Differentiating case-based learning from problem-based learning after a two-day introductory workshop on case-based learning

Aqil Mohammad Daher, Harbindar Jeet Singh, M. Kannan Kutty


Considerable overlap exists between case-based learning (CBL) and problem-based learning (PBL) and differentiating between the two can be difficult for a lot of the academicians.

This study gauged the ability of members of medical school, familiar with a problem-based learning (PBL) curriculum, to differentiate between case-based learning (CBL) and PBL after a two-day workshop on CBL.

A questionnaire was distributed to all participants, attending the introductory course on CBL. It was designed to document the basic characteristics of the respondents, their preference for either CBL or PBL, their ability to recognize differences between CBL and PBL, and their overall perception of the course.

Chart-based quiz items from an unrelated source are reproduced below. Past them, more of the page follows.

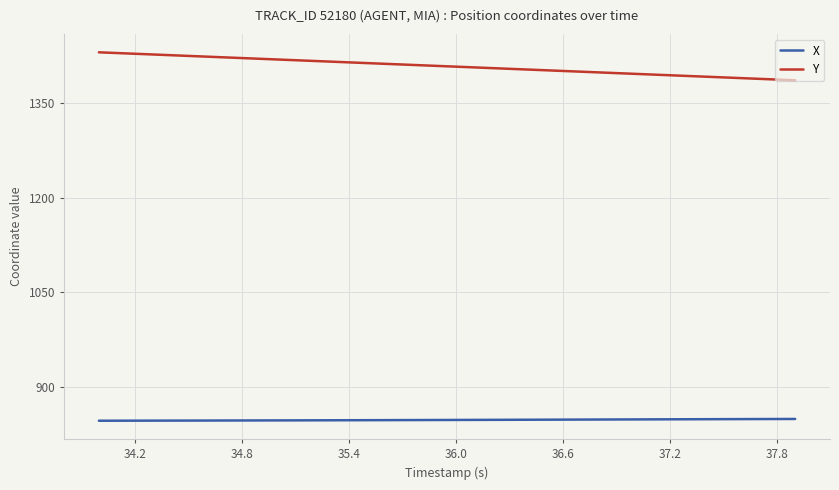

How many values in the Y series exceed 1408?

20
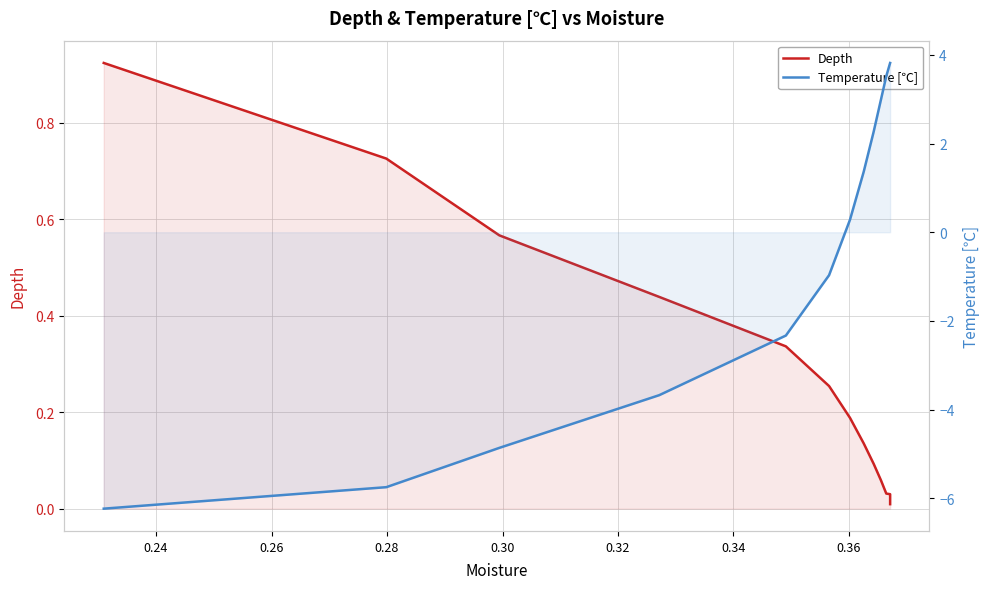

How many lines are shown in the chart?

2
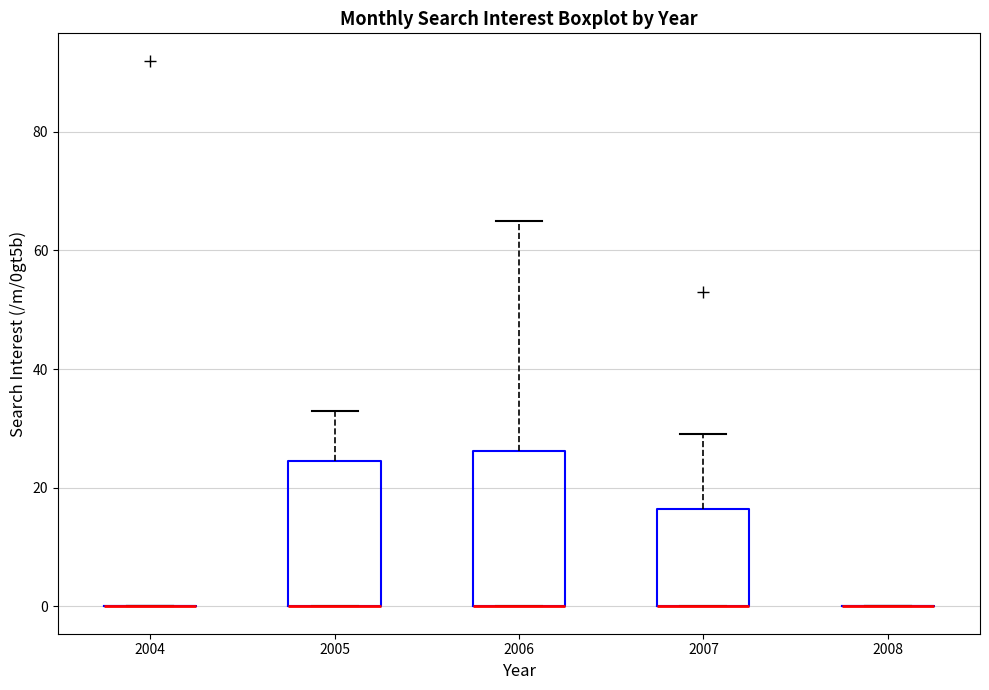

Reading left to right, read every box against the y-axis: the position of its median line, the range the box covers, and the ends of its whiskers. The values are not printed on the chart, so give them approximately, as read against the axis.

2004: box collapsed to a line at 0, whiskers 0 to 0
2005: median 0 (drawn on the box's lower edge), box 0 to 24, whiskers 0 to 34
2006: median 0 (drawn on the box's lower edge), box 0 to 26, whiskers 0 to 66
2007: median 0 (drawn on the box's lower edge), box 0 to 16, whiskers 0 to 30
2008: box collapsed to a line at 0, whiskers 0 to 0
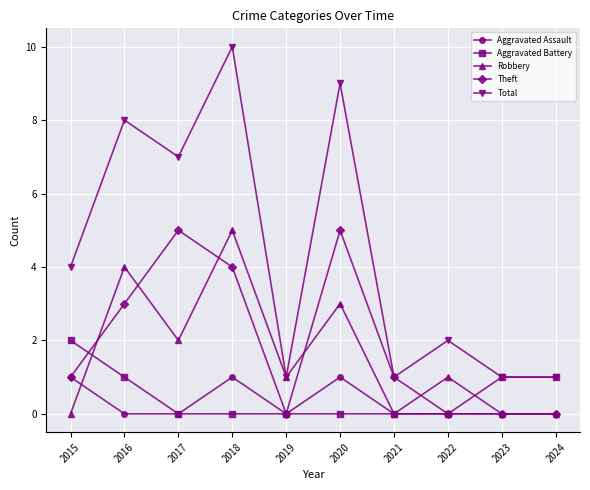

Which series has the widest spread of values?

Total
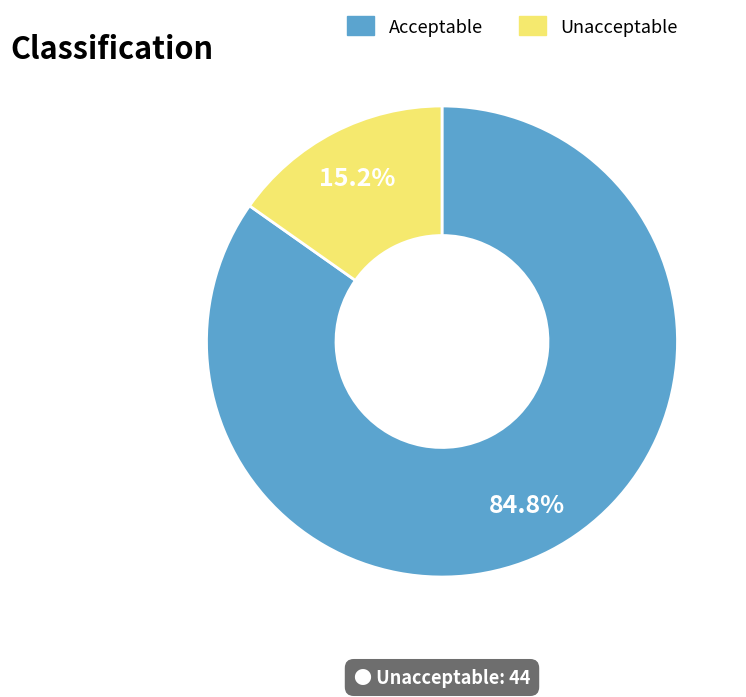

Combined, what portion of the pie is Acceptable and Unacceptable?

100.0%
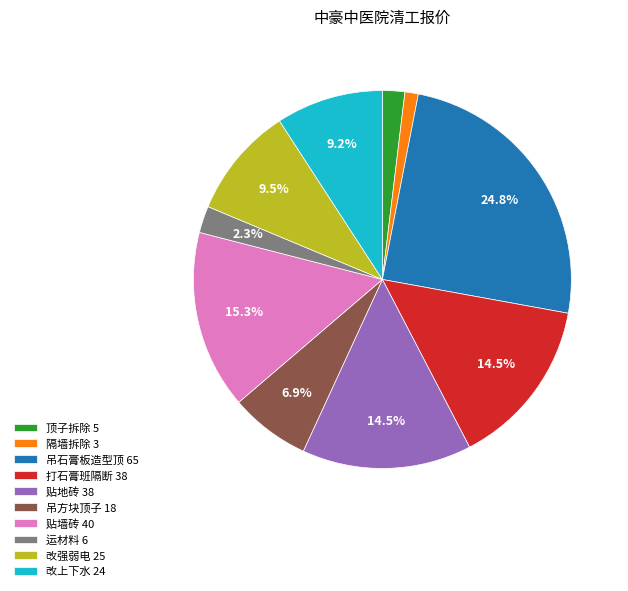

To the nearest percent, what portion does 隔墙拆除 represent?

1%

Of the total workshop participants, 80.5 per cent returned the completed questionnaire. The mean age of the respondents was 44.12±12.31 years and women made up a slight majority. Majority favoured CBL over PBL and felt it was more clinical, emphasizes on self-directed learning, provides more opportunities for learning, permits in-depth exploration of cases, has structured environment and encourages the use of all learning resources. On the respondents’ ability to discriminate CBL from PBL, a weighted score of 39.9 per cent indicated a failure on the part of the respondents to correctly identify differences between CBL and PBL. Less than half opined that CBL was a worthwhile progression from PBL and about third would recommend CBL over PBL.

It seems that majority of the respondents failed to adequately differentiate between CBL and PBL and didn’t favour CBL over PBL.